In local validation, TRELLIS.2 ran the full pipeline on MI300X and produced about 5.99M vertices and 12.2M faces in about 308s. GraspGen exported Top-100 SE(3) grasps for three object point clouds, with inference time between 0.40s and 1.88s, and recorded score ranges.

These examples also show the boundary for public write-ups. Some components and checkpoints come from NVIDIA-origin repos or have explicit license / model terms. They should be described as local compatibility-pattern validation, not redistribution, relicensing, or “an AMD version” of an upstream NVIDIA-origin component.

Neural Rendering / Neural Field Extensions

Neural rendering repos are another frequent case. ROCm compatibility is often not a single wheel install, but a set of native-extension recipes: set the right GPU arch, build with hipcc, confirm the extension import name, run a tiny render or KNN workload, and only then trust the higher-level demo.

TriSplat is a representative example. It touches diff-gaussian-rasterization-w-pose, diff-triangle-rasterization, simple-knn, and CroCo’s curope extension.

# Neural rendering extension example: TriSplat
# This is different from wheel replacement: the work is mostly
# source-built extensions and submodule hygiene.
export PYTORCH_ROCM_ARCH=gfx942
export CUDA_HOME=${CONDA_PREFIX}
export CUDA_PATH=${CUDA_HOME}
pip install --no-build-isolation /tmp/diff-gaussian-rasterization-w-pose-main
pip install --no-build-isolation submodules/diff-triangle-rasterization
pip install --no-build-isolation submodules/simple-knn
pip install --no-build-isolation src/model/encoder/backbone/croco/curope

This family also includes tiny-cuda-nn / tiny-rocm-nn, custom_rasterizer, pytorch3d mesh / raster ops, and NVIDIA-origin differentiable rendering components such as nvdiffrast / nvdiffrec.

The wording matters. A safer description is:

Some differentiable rendering repos depend on NVIDIA-origin rasterization components such as nvdiffrast / nvdiffrec.

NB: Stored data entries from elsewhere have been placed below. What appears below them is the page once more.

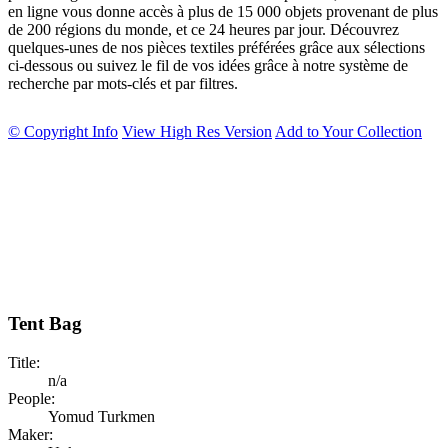
en ligne vous donne accès à plus de 15 000 objets provenant de plus
de 200 régions du monde, et ce 24 heures par jour. Découvrez
quelques-unes de nos pièces textiles préférées grâce aux sélections
ci-dessous ou suivez le fil de vos idées grâce à notre système de
recherche par mots-clés et par filtres.
© Copyright Info
View High Res Version
Add to Your Collection
Tent Bag
Title:
n/a
People:
Yomud Turkmen
Maker: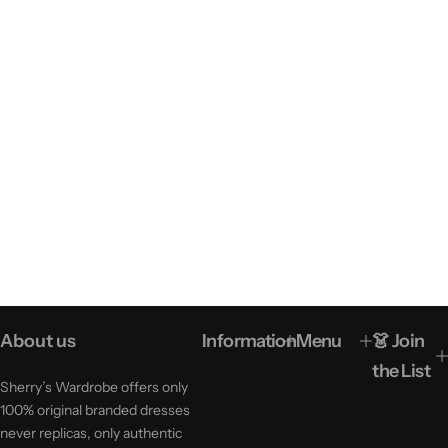
About us
Information
Menu
👗 Join
the List
Sherry’s Wardrobe offers only
100% original branded dresses
never replicas, only authentic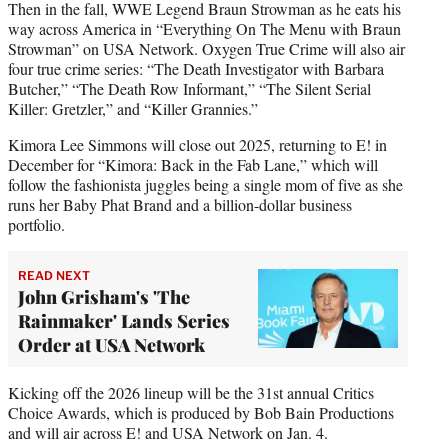
Then in the fall, WWE Legend Braun Strowman as he eats his
way across America in “Everything On The Menu with Braun
Strowman” on USA Network. Oxygen True Crime will also air
four true crime series: “The Death Investigator with Barbara
Butcher,” “The Death Row Informant,” “The Silent Serial
Killer: Gretzler,” and “Killer Grannies.”
Kimora Lee Simmons will close out 2025, returning to E! in
December for “Kimora: Back in the Fab Lane,” which will
follow the fashionista juggles being a single mom of five as she
runs her Baby Phat Brand and a billion-dollar business
portfolio.
READ NEXT
John Grisham's 'The
Rainmaker' Lands Series
Order at USA Network
Kicking off the 2026 lineup will be the 31st annual Critics
Choice Awards, which is produced by Bob Bain Productions
and will air across E! and USA Network on Jan. 4.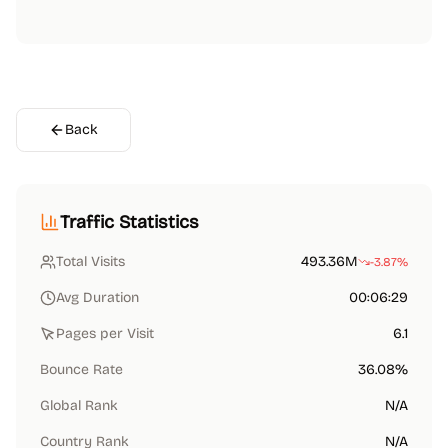
Back
Traffic Statistics
Total Visits
493.36M
-3.87%
Avg Duration
00:06:29
Pages per Visit
6.1
Bounce Rate
36.08%
Global Rank
N/A
Country Rank
N/A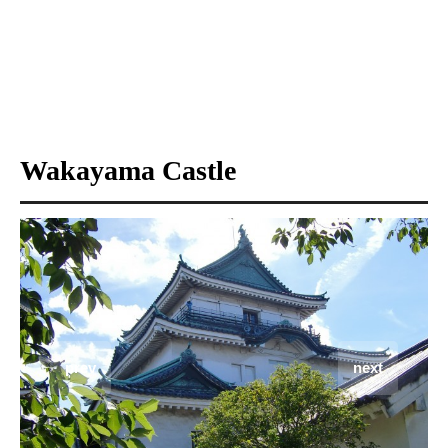
Wakayama Castle
prev
next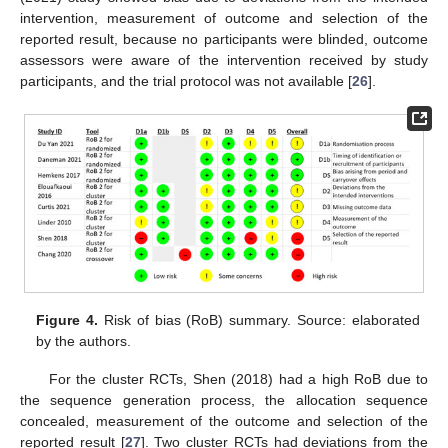
intervention, measurement of outcome and selection of the
reported result, because no participants were blinded, outcome
assessors were aware of the intervention received by study
participants, and the trial protocol was not available [
26
].
Figure 4.
Risk of bias (RoB) summary. Source: elaborated
by the authors.
For the cluster RCTs, Shen (2018) had a high RoB due to
the sequence generation process, the allocation sequence
concealed, measurement of the outcome and selection of the
reported result [
27
]. Two cluster RCTs had deviations from the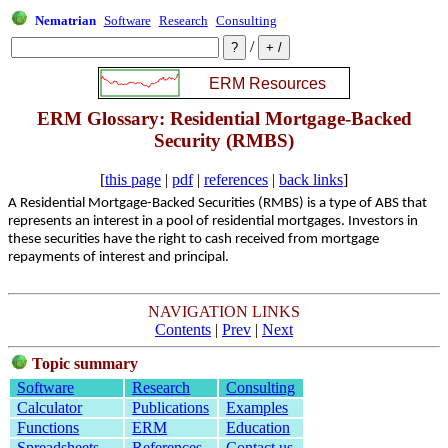
Nematrian
Software
Research
Consulting
/
ERM Glossary: Residential Mortgage-Backed
Security (RMBS)
[
this page
|
pdf
|
references
|
back links
]
A Residential Mortgage-Backed Securities (RMBS) is a type of ABS that
represents an interest in a pool of residential mortgages. Investors in
these securities have the right to cash received from mortgage
repayments of interest and principal.
NAVIGATION LINKS
Contents
|
Prev
|
Next
Topic summary
Software
Research
Consulting
Calculator
Publications
Examples
Functions
ERM
Education
Spreadsheets
References
Contact us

In rocm3d, these should be framed as compatibility-pattern examples rather than redistribution targets: the useful lesson is how to recognize a native rasterization extension, choose an appropriate ROCm-compatible source path, build it with the ROCm toolchain, and verify rasterize / interpolate / antialias / texture smoke tests before running the full model.

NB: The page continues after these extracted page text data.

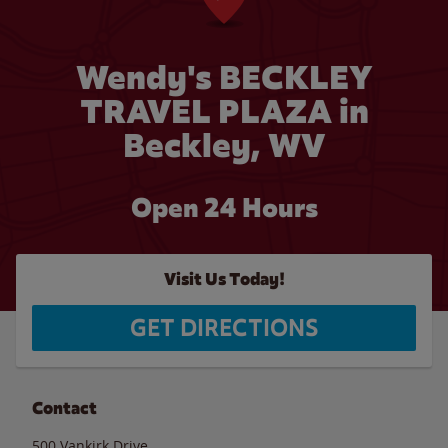
Wendy's BECKLEY
TRAVEL PLAZA in
Beckley, WV
Open 24 Hours
Visit Us Today!
GET DIRECTIONS
Contact
500 Vankirk Drive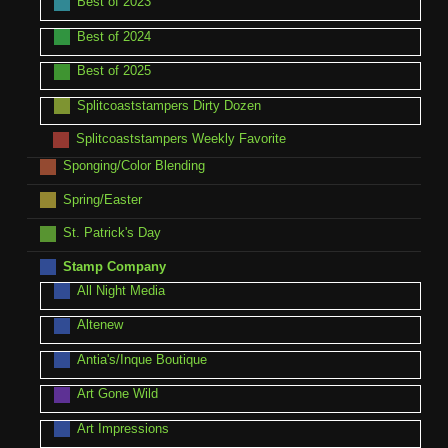
Best of 2023
Best of 2024
Best of 2025
Splitcoaststampers Dirty Dozen
Splitcoaststampers Weekly Favorite
Sponging/Color Blending
Spring/Easter
St. Patrick's Day
Stamp Company
All Night Media
Altenew
Antia's/Inque Boutique
Art Gone Wild
Art Impressions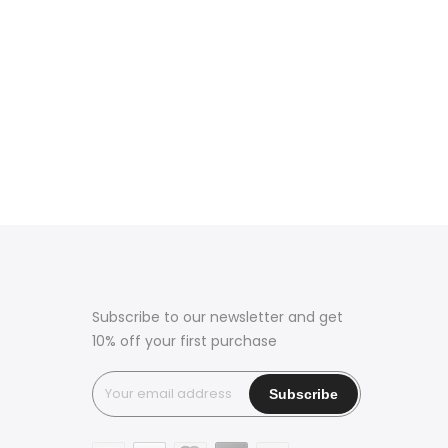
Subscribe to our newsletter and get
10% off your first purchase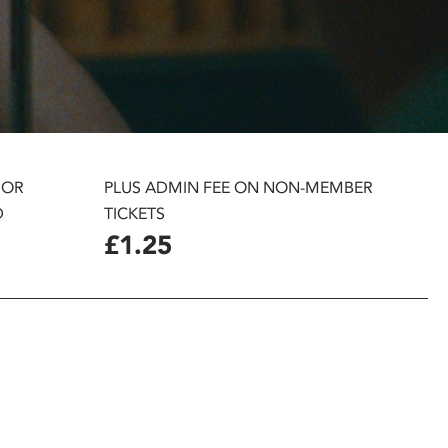
 OR
PLUS ADMIN FEE ON NON-MEMBER
D
TICKETS
£1.25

Avoid phrases such as “AMD version of nvdiffrast” or “we distribute nvdiffrast for ROCm.” More accurate wording is “NVIDIA-origin rasterization components,” “compatibility-pattern example,” “ROCm-compatible source path,” “technical validation,” and “no redistribution or relicensing of upstream components.”

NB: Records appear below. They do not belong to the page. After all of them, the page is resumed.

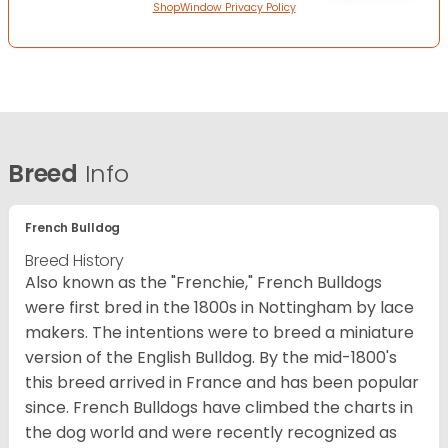
ShopWindow Privacy Policy
Breed
Info
French Bulldog
Breed History
Also known as the "Frenchie," French Bulldogs
were first bred in the 1800s in Nottingham by lace
makers. The intentions were to breed a miniature
version of the English Bulldog. By the mid-1800's
this breed arrived in France and has been popular
since. French Bulldogs have climbed the charts in
the dog world and were recently recognized as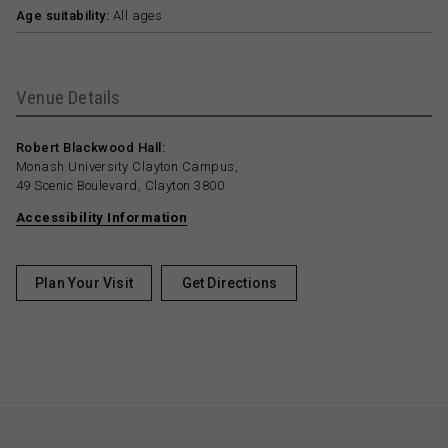
Age suitability:
All ages
Venue Details
Robert Blackwood Hall:
Monash University Clayton Campus,
49 Scenic Boulevard, Clayton 3800
Accessibility Information
Plan Your Visit
Get Directions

What the Validation Matrix Taught Me

The support matrix is not a trophy list. It is a dependency map.

After more repos are tested, the most useful signal is not the count. It is which core libraries repeat, and which libraries unlock multiple model categories once they work. gsplat / amd_gsplat affects feed-forward 3DGS and Gaussian export. spconv_rocm and PyG ROCm wheels affect point-cloud backbones and grasping. Attention backends affect video and world models. Differentiable rasterization affects neural rendering and mesh texture paths.

Another lesson is that install path is part of performance.

Many performance issues are already decided before profiling starts: wrong wheel, incomplete native extension build, Python fallback, pip resolver pulling CUDA packages back in, or the wrong Docker / Python combination. Profiling after the model runs is important, but only after the model is actually running on the intended backend.

The default path is also part of the ecosystem.

The NVIDIA ecosystem is strong in default wheels, default docs, upstream README paths, and default backends. ROCm does not need one handmade workaround per repo; it needs clearer wheel sources, smoke tests, fallback detection, and upstream PR / issue tracking. If the default path is unclear, users naturally return to the CUDA package path.

Finally, “it runs” needs evidence.

A safer pattern is to leave bounded evidence for each repo:

repo/env manifest -> bounded workload -> backend sanity -> artifact -> optional profile/handoff

At minimum, that means environment, input workload, install path, runtime artifact, and backend sanity check. Without those, “it runs” is too easy to misread: it may mean import success, CPU fallback, Python fallback, or an output file generated by a backend different from the one expected.

Using rocm3d

In practice, rocm3d is more like a migration manual for an agent than a script users execute line by line. Given a target repo, target machine, and rough workload, the Code Agent uses rocm-lib-compat to inspect the dependency structure: which packages need to be moved off CUDA-default paths, which can rely on ROCm PyTorch, and which need ROCm wheels, source builds, or repo-local patches.

git clone https://github.com/ZJLi2013/rocm3d.git

The goal should not be defined as “the install command exits with code 0.” A more useful goal is to leave an auditable migration path: which ROCm base image was chosen, which CUDA pins were removed, which libraries were replaced, which runtime backend actually loaded, and which bounded workload produced which artifact.

That is why the skill matters more than a temporary script. A temporary script solves one run; the skill carries forward why the install was done that way, how to check whether it was done correctly, and where to look first when it fails. For a new repo, the ideal result is not a polished generic install note, but a mapping back to existing dependency families: is this a gsplat problem, an attention-backend problem, a sparse point-cloud problem, a repo-local op problem, or a composition of several?

What Is Next

The next step is not simply adapting more repos. It is building the asset layers around the compatibility knowledge.

Future work can move along a few lines:

Layer	Next step
Productization	Core lib smoke suite for `gsplat`, `pytorch3d`, PyG ROCm, `spconv_rocm`, differentiable rendering packages
Performance	Build on the `kernels-for-3d` work in the `rocm3d` dev branch: attention, GEMM, norm, RoPE, convolution, sparse conv, raster / render kernels
Upstream	PR / issue tracking for repeated dependency fixes

rocm3d is not trying to become a model zoo. It is a compact compatibility layer that helps each new 3D / VLA / world-model repo avoid rediscovering the same ROCm migration rules.